# [TEXT TO READ]
But this is where it all got very interesting.
Rather than just a ceaseless, and rather boring of cat and mouse, run and hide, taunt and tease, with the FBI emerging as the expected winners, Garrick managed to keep a firm grip on his upper hand, using Reddington’s one weakness, one which he goes to great lengths to disguise, his fierce devotion to his associates Luli (Deborah S Craig) and Dembe (Hisham Tawfiq), and Special Agent Keen, who may or may not be his daughter.
In the end, it is Luli’s death and the threatened near execution of both Dembe and Keen that convince Reddington to open the door, and while the captive members of the FBI watched on helplessly, Garrick makes good his escape, with both Reddington, and Keen, who he sensed mattered to his captive former criminal associate more than he would let on, in tow.
While Garrick spirited his prizes away, the FBi was left to pick up the pieces, suddenly aware they have a mole (how else could Garrick have known so much about the black site?), that it could be anyone and that things needs to be shut down and shut down quickly.
This is of course where Keen, who manages to escapes out of the ambulance Garrick is using to making his escape, was able to channel her inner John McClane still further, ignoring orders to stand down and with the help of Spader’s team at large, uncovering the fact that people were watching her and Tom in their apartment and that Garrick had a sophisticated listening station nearby that heard and saw everything.
And it turned out Garrick wasn’t acting alone, merely acting as the courier for a mysterious man called Fitch (Alan Alda, who has developed a nice line in quietly spoken but deadly characters in recent years) who presents a group of people who appear to be the only people Reddington actually fears.
As Fitch makes clear, they could have killed any time they wanted in the last 20 years – which is when, if he is Keen’s father, something he again later denies to Keen herself, he supposedly disappeared off the grid into the underworld of international crime – and that they seized him from the black site to make it clear they could grab him any time they wanted from anywhere they damn well pleased ( so there!).
Chilling stuff, and Reddngton, bashed to within an inch of his life by Garrick’s brutes, looked more scared than I have ever seen him before, his arrogant swagger erased and replaced with as close to naked fear as the man gets.
But of course this is Reddington we’re talking about, and he wasn’t done yet, dispatching Garrick permanently after Fitch’s departure, and escaping the industrial building in which he was being held, just ahead of the FBI who had now been ordered by Diane Fowler, the head FBI honcho to treat Reddington as the only name on the Blacklist.
Thus he became a wanted man, the dynamic of the show was switched up a gear or 300, and Keen was left with a thousand questions and a one last warning from Reddington to not trust her husband.
It was the clearest evidence yet that The Blacklist, presenting itself initially as a fairly straight down the line action thriller or so I thought, albeit one with a very charismatic lead, is not willing to simply do the expected thing, preferring instead to amp up the mystery and intrigue, throw some grey into various characters and relationships and widen the arc of the show to a deliciously tantalising degree.
And in the process making me heartily glad that I misjudged the calibre of what is turning into one of the best shows of the new season.

# [DATASET EXCERPT]
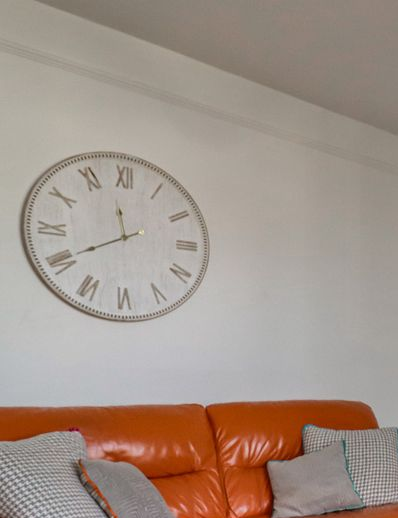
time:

# [WHAT TO DO]
(a) In the Blacklist review, who ordered the FBI to treat Reddington as the only name on the Blacklist?
(b) Print the part of the Blacklist review starting with "But this is" and going on through "be his daughter.".

# [ANSWERS TO THE EXERCISE]
(a) Diane Fowler, the head FBI honcho, gave that order.

(b)
But this is where it all got very interesting.
Rather than just a ceaseless, and rather boring of cat and mouse, run and hide, taunt and tease, with the FBI emerging as the expected winners, Garrick managed to keep a firm grip on his upper hand, using Reddington’s one weakness, one which he goes to great lengths to disguise, his fierce devotion to his associates Luli (Deborah S Craig) and Dembe (Hisham Tawfiq), and Special Agent Keen, who may or may not be his daughter.